Le festival en images, en musique en 1’02’’

  

Edito

« Le théâtre est une école de pleurs et de rires et une tribune libre » disait Federico Garcia Lorca, le festival Don Quijote s’en fait l’écho en présentant dans cette 24ème édition une sélection de spectacles à l’affiche en Espagne, et ce en dépit des carences institutionnelles, de l’absence de politique culturelle et d’une certaine presse qui pense que le théâtre espagnol doit venir d’Avignon; ce qui en fait désormais un festival de résistance, avec 7 compagnies espagnoles, un spectacle de Bolivie et une production française.

Festival d’écritures contemporaines avec Famélica, comédie sociale de Juan Mayorga sur le monde du travail, ses frustrations et ses impostures.

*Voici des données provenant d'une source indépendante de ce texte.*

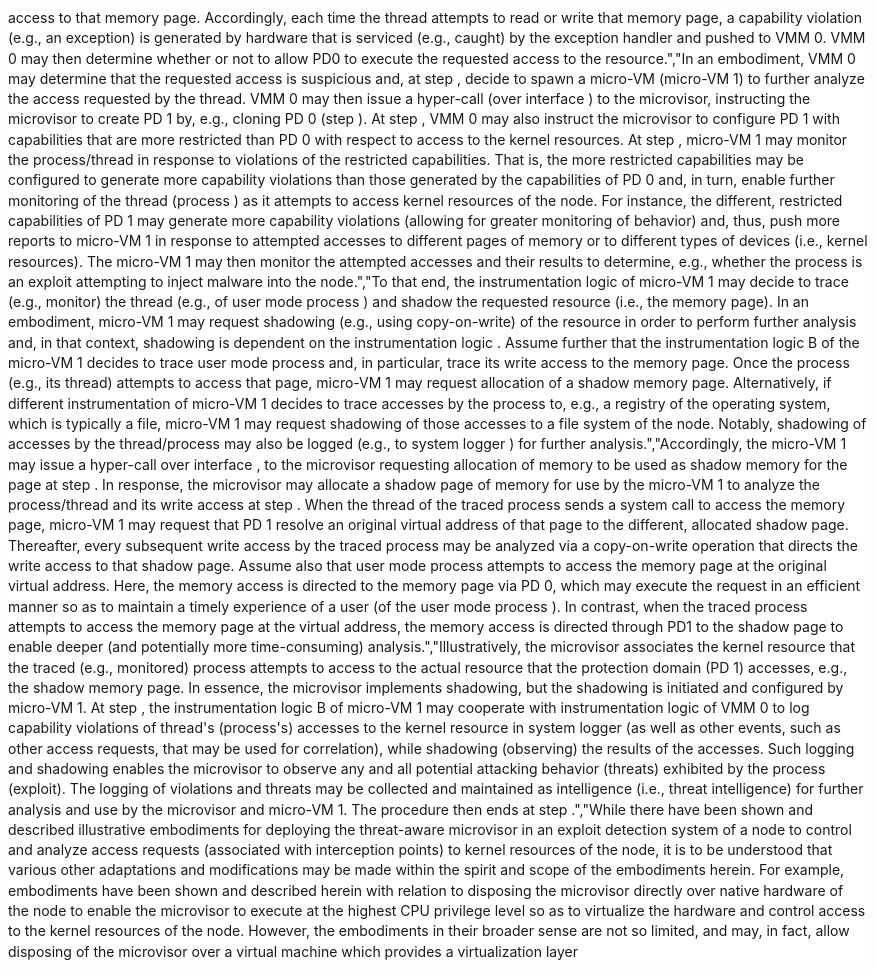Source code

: access to that memory page. Accordingly, each time the thread attempts to read or write that memory page, a capability violation (e.g., an exception) is generated by hardware that is serviced (e.g., caught) by the exception handler  and pushed to VMM 0. VMM 0 may then determine whether or not to allow PD0 to execute the requested access to the resource.","In an embodiment, VMM 0 may determine that the requested access is suspicious and, at step , decide to spawn a micro-VM (micro-VM 1) to further analyze the access requested by the thread. VMM 0 may then issue a hyper-call (over interface ) to the microvisor, instructing the microvisor to create PD 1 by, e.g., cloning PD 0 (step ). At step , VMM 0 may also instruct the microvisor to configure PD 1 with capabilities that are more restricted than PD 0 with respect to access to the kernel resources. At step , micro-VM 1 may monitor the process\/thread in response to violations of the restricted capabilities. That is, the more restricted capabilities may be configured to generate more capability violations than those generated by the capabilities of PD 0 and, in turn, enable further monitoring of the thread (process ) as it attempts to access kernel resources of the node. For instance, the different, restricted capabilities of PD 1 may generate more capability violations (allowing for greater monitoring of behavior) and, thus, push more reports to micro-VM 1 in response to attempted accesses to different pages of memory or to different types of devices (i.e., kernel resources). The micro-VM 1 may then monitor the attempted accesses and their results to determine, e.g., whether the process is an exploit attempting to inject malware into the node.","To that end, the instrumentation logic  of micro-VM 1 may decide to trace (e.g., monitor) the thread (e.g., of user mode process ) and shadow the requested resource (i.e., the memory page). In an embodiment, micro-VM 1 may request shadowing (e.g., using copy-on-write) of the resource in order to perform further analysis and, in that context, shadowing is dependent on the instrumentation logic . Assume further that the instrumentation logic B of the micro-VM 1 decides to trace user mode process and, in particular, trace its write access to the memory page. Once the process (e.g., its thread) attempts to access that page, micro-VM 1 may request allocation of a shadow memory page. Alternatively, if different instrumentation of micro-VM 1 decides to trace accesses by the process to, e.g., a registry of the operating system, which is typically a file, micro-VM 1 may request shadowing of those accesses to a file system of the node. Notably, shadowing of accesses by the thread\/process may also be logged (e.g., to system logger ) for further analysis.","Accordingly, the micro-VM 1 may issue a hyper-call over interface , to the microvisor requesting allocation of memory to be used as shadow memory for the page at step . In response, the microvisor may allocate a shadow page of memory for use by the micro-VM 1 to analyze the process\/thread and its write access at step . When the thread of the traced process sends a system call to access the memory page, micro-VM 1 may request that PD 1 resolve an original virtual address of that page to the different, allocated shadow page. Thereafter, every subsequent write access by the traced process may be analyzed via a copy-on-write operation that directs the write access to that shadow page. Assume also that user mode process attempts to access the memory page at the original virtual address. Here, the memory access is directed to the memory page via PD 0, which may execute the request in an efficient manner so as to maintain a timely experience of a user (of the user mode process ). In contrast, when the traced process attempts to access the memory page at the virtual address, the memory access is directed through PD1 to the shadow page to enable deeper (and potentially more time-consuming) analysis.","Illustratively, the microvisor associates the kernel resource that the traced (e.g., monitored) process attempts to access to the actual resource that the protection domain (PD 1) accesses, e.g., the shadow memory page. In essence, the microvisor implements shadowing, but the shadowing is initiated and configured by micro-VM 1. At step , the instrumentation logic B of micro-VM 1 may cooperate with instrumentation logic  of VMM 0 to log capability violations of thread's (process's) accesses to the kernel resource in system logger  (as well as other events, such as other access requests, that may be used for correlation), while shadowing (observing) the results of the accesses. Such logging and shadowing enables the microvisor  to observe any and all potential attacking behavior (threats) exhibited by the process (exploit). The logging of violations and threats may be collected and maintained as intelligence (i.e., threat intelligence) for further analysis and use by the microvisor and micro-VM 1. The procedure then ends at step .","While there have been shown and described illustrative embodiments for deploying the threat-aware microvisor in an exploit detection system of a node to control and analyze access requests (associated with interception points) to kernel resources of the node, it is to be understood that various other adaptations and modifications may be made within the spirit and scope of the embodiments herein. For example, embodiments have been shown and described herein with relation to disposing the microvisor directly over native hardware of the node to enable the microvisor to execute at the highest CPU privilege level so as to virtualize the hardware and control access to the kernel resources of the node. However, the embodiments in their broader sense are not so limited, and may, in fact, allow disposing of the microvisor over a virtual machine which provides a virtualization layer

D’autres textes contemporains évoquent l’histoire récente espagnole, Ligeros de equipaje de Jesús Arbues, témoignant de l’exode en France en 1939 de centaines de milliers de républicains espagnols ; le spectacle catalan de théâtre-danse Només són dones (Sólo son mujeres) de Carmen Domingo mettant en lumière le rôle des femmes pendant la guerre civile.

L’histoire latino-américaine est aussi évoquée à travers la pièce Mar, création collective avec Aristides Vargas, sur la perte par la Bolivie de son littoral lors de la guerre du Pacifique, et le texte Potestad de Eduardo Pavlovsky sur les « enfants volés » de la dictature argentine.

Et enfin, sont représentés deux personnages féminins marquants de la culture espagnole, la reine Jeanne de Castille, dite Jeanne La Folle, dans une fiction théâtrale contemporaine de Jesús Carazo : Juana, la reina que no quiso reinar, et l’entremetteuse Celestina du texte classique éponyme de Fernando de Rojas, seconde œuvre littéraire d’importance en langue espagnole après El Quijote.

Festival de témoignage et de résistance… contre l’oubli.